::: RECORDS SHOWN

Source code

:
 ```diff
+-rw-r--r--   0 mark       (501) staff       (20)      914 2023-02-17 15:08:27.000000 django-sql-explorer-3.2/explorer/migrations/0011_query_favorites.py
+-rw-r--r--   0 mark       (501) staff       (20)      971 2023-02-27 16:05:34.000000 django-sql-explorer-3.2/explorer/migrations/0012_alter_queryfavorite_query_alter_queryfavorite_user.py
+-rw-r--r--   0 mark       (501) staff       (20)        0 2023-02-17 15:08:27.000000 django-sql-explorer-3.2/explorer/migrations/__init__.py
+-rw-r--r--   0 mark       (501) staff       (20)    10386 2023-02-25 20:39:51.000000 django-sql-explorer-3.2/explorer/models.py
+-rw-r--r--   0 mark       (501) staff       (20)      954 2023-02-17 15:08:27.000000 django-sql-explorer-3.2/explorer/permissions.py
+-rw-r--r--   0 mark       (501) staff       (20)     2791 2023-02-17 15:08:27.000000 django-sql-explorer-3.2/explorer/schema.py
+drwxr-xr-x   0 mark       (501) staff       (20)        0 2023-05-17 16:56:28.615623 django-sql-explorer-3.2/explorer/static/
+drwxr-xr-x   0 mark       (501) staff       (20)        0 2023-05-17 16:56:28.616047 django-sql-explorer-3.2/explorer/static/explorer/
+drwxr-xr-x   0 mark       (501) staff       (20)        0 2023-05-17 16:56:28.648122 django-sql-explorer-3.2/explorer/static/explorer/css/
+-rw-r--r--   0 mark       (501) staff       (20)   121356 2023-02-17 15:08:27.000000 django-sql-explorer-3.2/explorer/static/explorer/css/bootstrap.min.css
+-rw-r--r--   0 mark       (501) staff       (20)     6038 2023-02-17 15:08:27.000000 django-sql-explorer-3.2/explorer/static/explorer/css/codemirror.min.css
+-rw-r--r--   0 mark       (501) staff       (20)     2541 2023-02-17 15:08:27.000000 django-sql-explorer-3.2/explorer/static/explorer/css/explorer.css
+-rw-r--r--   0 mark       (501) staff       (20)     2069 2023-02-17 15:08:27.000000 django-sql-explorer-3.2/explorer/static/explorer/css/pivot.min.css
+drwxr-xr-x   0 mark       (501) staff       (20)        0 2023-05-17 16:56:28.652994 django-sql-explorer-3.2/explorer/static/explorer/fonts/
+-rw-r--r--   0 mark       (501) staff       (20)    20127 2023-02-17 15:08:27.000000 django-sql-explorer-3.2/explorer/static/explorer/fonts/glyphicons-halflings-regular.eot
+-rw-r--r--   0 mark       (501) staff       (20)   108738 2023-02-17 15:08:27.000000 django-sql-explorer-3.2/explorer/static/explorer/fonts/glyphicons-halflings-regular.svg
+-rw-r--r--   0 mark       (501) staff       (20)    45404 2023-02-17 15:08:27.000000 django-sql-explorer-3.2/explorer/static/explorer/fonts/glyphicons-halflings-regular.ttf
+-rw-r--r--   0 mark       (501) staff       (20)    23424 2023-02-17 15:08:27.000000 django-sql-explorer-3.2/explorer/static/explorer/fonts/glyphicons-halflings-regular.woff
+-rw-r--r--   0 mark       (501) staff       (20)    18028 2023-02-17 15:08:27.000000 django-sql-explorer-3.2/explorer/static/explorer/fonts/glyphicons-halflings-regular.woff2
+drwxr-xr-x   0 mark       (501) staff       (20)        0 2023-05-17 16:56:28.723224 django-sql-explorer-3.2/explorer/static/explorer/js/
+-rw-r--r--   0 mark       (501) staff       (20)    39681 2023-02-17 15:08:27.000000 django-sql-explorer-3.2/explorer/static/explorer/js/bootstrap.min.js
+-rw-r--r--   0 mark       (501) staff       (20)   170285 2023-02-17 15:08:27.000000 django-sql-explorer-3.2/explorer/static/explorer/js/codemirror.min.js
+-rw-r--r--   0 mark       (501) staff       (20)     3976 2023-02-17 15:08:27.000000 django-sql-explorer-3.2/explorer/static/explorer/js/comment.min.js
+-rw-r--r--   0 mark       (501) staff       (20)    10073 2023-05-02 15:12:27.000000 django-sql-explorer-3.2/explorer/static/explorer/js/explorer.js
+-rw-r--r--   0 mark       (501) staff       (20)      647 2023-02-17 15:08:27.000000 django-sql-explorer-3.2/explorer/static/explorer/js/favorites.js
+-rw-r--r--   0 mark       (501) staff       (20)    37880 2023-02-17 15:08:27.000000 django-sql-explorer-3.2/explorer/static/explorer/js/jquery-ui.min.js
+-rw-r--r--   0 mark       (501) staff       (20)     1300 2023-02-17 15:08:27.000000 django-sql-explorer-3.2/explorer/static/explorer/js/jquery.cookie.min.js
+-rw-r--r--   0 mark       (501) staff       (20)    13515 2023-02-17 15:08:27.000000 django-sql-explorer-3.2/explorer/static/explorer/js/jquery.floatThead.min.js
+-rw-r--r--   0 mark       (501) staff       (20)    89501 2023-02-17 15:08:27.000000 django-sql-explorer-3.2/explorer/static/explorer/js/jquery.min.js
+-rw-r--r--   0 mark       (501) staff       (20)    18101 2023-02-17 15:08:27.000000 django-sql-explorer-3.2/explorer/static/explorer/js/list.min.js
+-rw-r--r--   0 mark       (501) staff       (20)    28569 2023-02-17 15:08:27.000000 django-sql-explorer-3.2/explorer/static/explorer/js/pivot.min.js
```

::::::
::: RECORDS SHOWN

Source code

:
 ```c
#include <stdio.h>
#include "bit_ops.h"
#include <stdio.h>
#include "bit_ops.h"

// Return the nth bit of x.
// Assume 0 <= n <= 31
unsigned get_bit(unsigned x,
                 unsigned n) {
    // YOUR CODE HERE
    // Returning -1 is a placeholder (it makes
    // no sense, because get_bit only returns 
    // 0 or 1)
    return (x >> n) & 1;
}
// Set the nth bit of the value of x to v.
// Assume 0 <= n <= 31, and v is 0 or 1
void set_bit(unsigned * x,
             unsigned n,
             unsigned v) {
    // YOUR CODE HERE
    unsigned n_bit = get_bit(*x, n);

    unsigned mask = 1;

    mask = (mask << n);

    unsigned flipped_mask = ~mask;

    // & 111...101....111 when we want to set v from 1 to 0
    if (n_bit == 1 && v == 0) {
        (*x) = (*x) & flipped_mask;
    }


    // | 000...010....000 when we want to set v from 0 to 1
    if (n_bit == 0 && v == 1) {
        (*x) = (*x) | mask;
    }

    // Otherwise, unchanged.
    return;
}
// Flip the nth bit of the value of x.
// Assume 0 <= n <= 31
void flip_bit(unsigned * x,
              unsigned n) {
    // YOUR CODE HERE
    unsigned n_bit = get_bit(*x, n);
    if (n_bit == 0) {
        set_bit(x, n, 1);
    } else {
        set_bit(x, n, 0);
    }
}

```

::::::

WORK TO COMPLETE -> List all lines from the entries that include the word "pivot".

WRITTEN ANSWER ->
+-rw-r--r--   0 mark       (501) staff       (20)     2069 2023-02-17 15:08:27.000000 django-sql-explorer-3.2/explorer/static/explorer/css/pivot.min.css
+-rw-r--r--   0 mark       (501) staff       (20)    28569 2023-02-17 15:08:27.000000 django-sql-explorer-3.2/explorer/static/explorer/js/pivot.min.js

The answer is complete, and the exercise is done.